“The Spirit of the Beehive” begins with a print of James Whale’s 1931 silver screen adaptation of “Frankenstein” being trucked into a small Spanish village for an evening’s entertainment. It is 1940, a year after the Spanish Civil War, and everybody’s living in a Franco world. The movie in the movie begins with Edward van Sloan’s famous introduction at the request of producer Carl Laemmle, warning audience members of the story they are about to see but advising “not to take it too seriously.” Ha! Try telling that to Ana (Ana Torrent), six years old and at that pre-adolescent stage where you are just becoming aware of the larger world but still prone to child’s view of it. In the story of Frankenstein’s monster, she intrinsically senses a kindred spirit, and when her older sister Isabel (Isabel Tellería) says she has seen Frankenstein’s monster lurking near a sheepfold in the middle of nowhere, Ana becomes shaken by the thought, going out to the remote shack with her sister and then by herself. It’s remarkable how director Victor Erice conjures that familiar youthful feeling of absolute inextricable fear and wonder in these moments from nothing more, really, than building it up in our minds by building it up in Ana’s mind, rendering how the imagination does all the work. And yet, something is out there, evinced in the footprint she finds, as Erice cagily, craftily sculpts a movie of awakening consciousness.

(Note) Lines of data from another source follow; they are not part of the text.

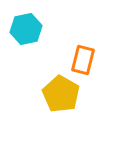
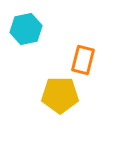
yellow pentagon: moved 1 px left, 1 px down; rotated 30 degrees counterclockwise
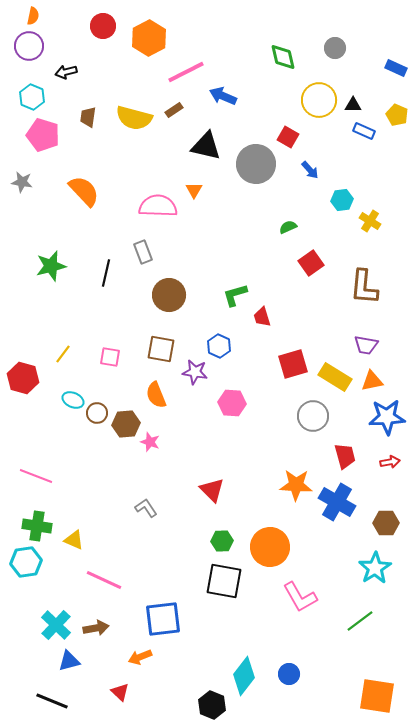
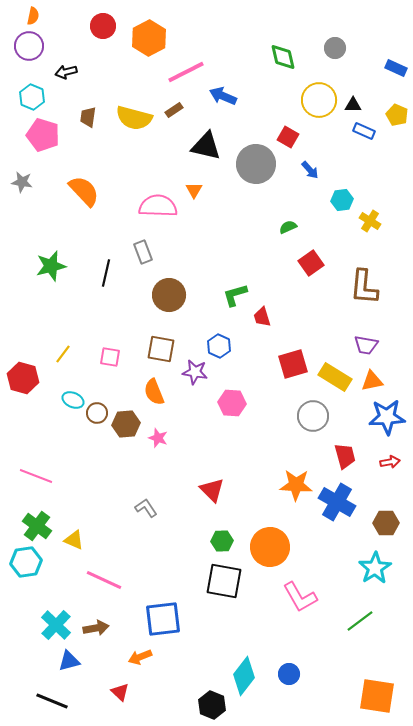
orange semicircle at (156, 395): moved 2 px left, 3 px up
pink star at (150, 442): moved 8 px right, 4 px up
green cross at (37, 526): rotated 28 degrees clockwise
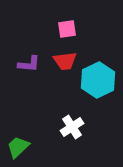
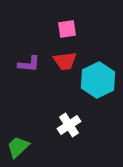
white cross: moved 3 px left, 2 px up
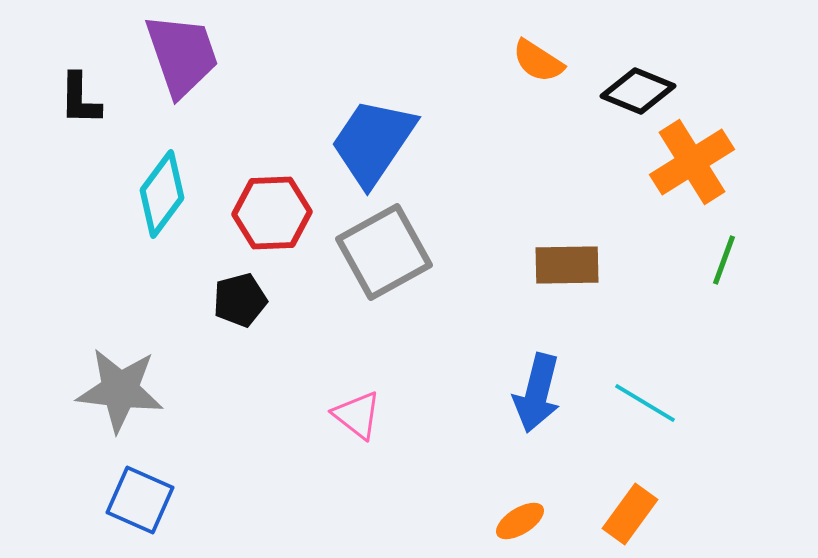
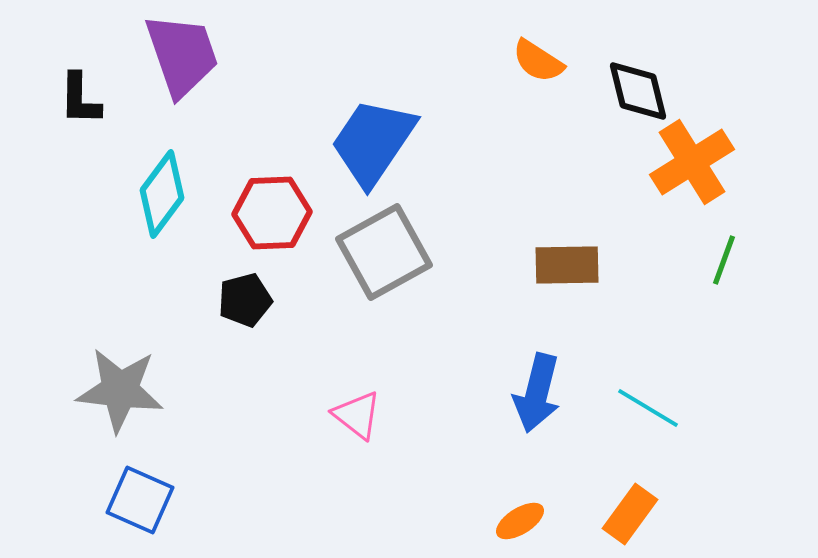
black diamond: rotated 54 degrees clockwise
black pentagon: moved 5 px right
cyan line: moved 3 px right, 5 px down
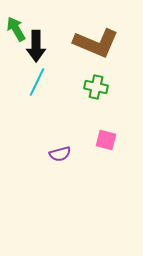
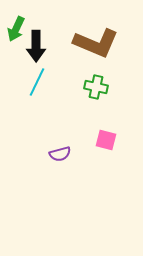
green arrow: rotated 125 degrees counterclockwise
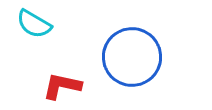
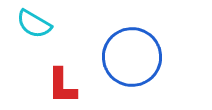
red L-shape: rotated 102 degrees counterclockwise
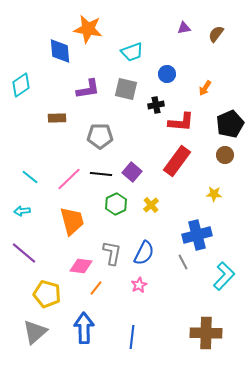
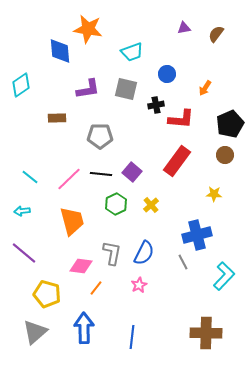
red L-shape: moved 3 px up
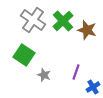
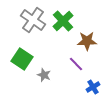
brown star: moved 11 px down; rotated 18 degrees counterclockwise
green square: moved 2 px left, 4 px down
purple line: moved 8 px up; rotated 63 degrees counterclockwise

What affects Ana most from “Frankenstein” is the scene in which Maria, the farmer’s daughter, dies after Frankenstein throws her in the lake, thinking this small human being no different than the flowers the two of them had been innocently tossing in the water moments before. We never see the scene of her death, though, just the aftermath, and Ana appears not to have seen it either, asking her sister what happened to Maria. This, as many have noted in the years since, is likely because in the movie’s world, they were watching a censored version that removed the death scene. If it evokes life under a Fascist regime, never getting the full story, it also evokes the life of a six-year-old, of wanting to know more than you do, of not being told what you want to know for your own protection, or something to that effect. Indeed, Ana and Isabel’s parents are present in the movie but often feel far away, almost never sharing the same frame, or the same scene, attendant to their own interests and laments, and we hardly ever see either of them with Ana or Isabel, imbuing a sense of isolation that only underlines the former’s the search for Frankenstein’s monster in the sheepfold.
It's not the monster, though, as it turns out. It’s an injured Republican soldier, one whom Ana eventually discovers and helps as much as she can, but who eventually meets a grisly end. You can imagine this all slipping through the Franco censors because of that grisly end; he gets what he deserved! And yet, Erice is not even being all that subtle about it; he’s telling him what he thinks right to their face. By linking the spirit of Frankenstein’s monster with the Republican guard, Erice is essentially blessing his youthful protagonist with a revolutionary spirit, and by linking the anti-Franco faction with Frankenstein, he is also intertwining that sense of rebellion with cinema. Erice often deploys high-angled shots looking down on Ana, suggesting not just a child in a bigger world but someone looking up at a movie screen, quietly reinforcing the idea that sometimes, maybe, you should take these things seriously after all.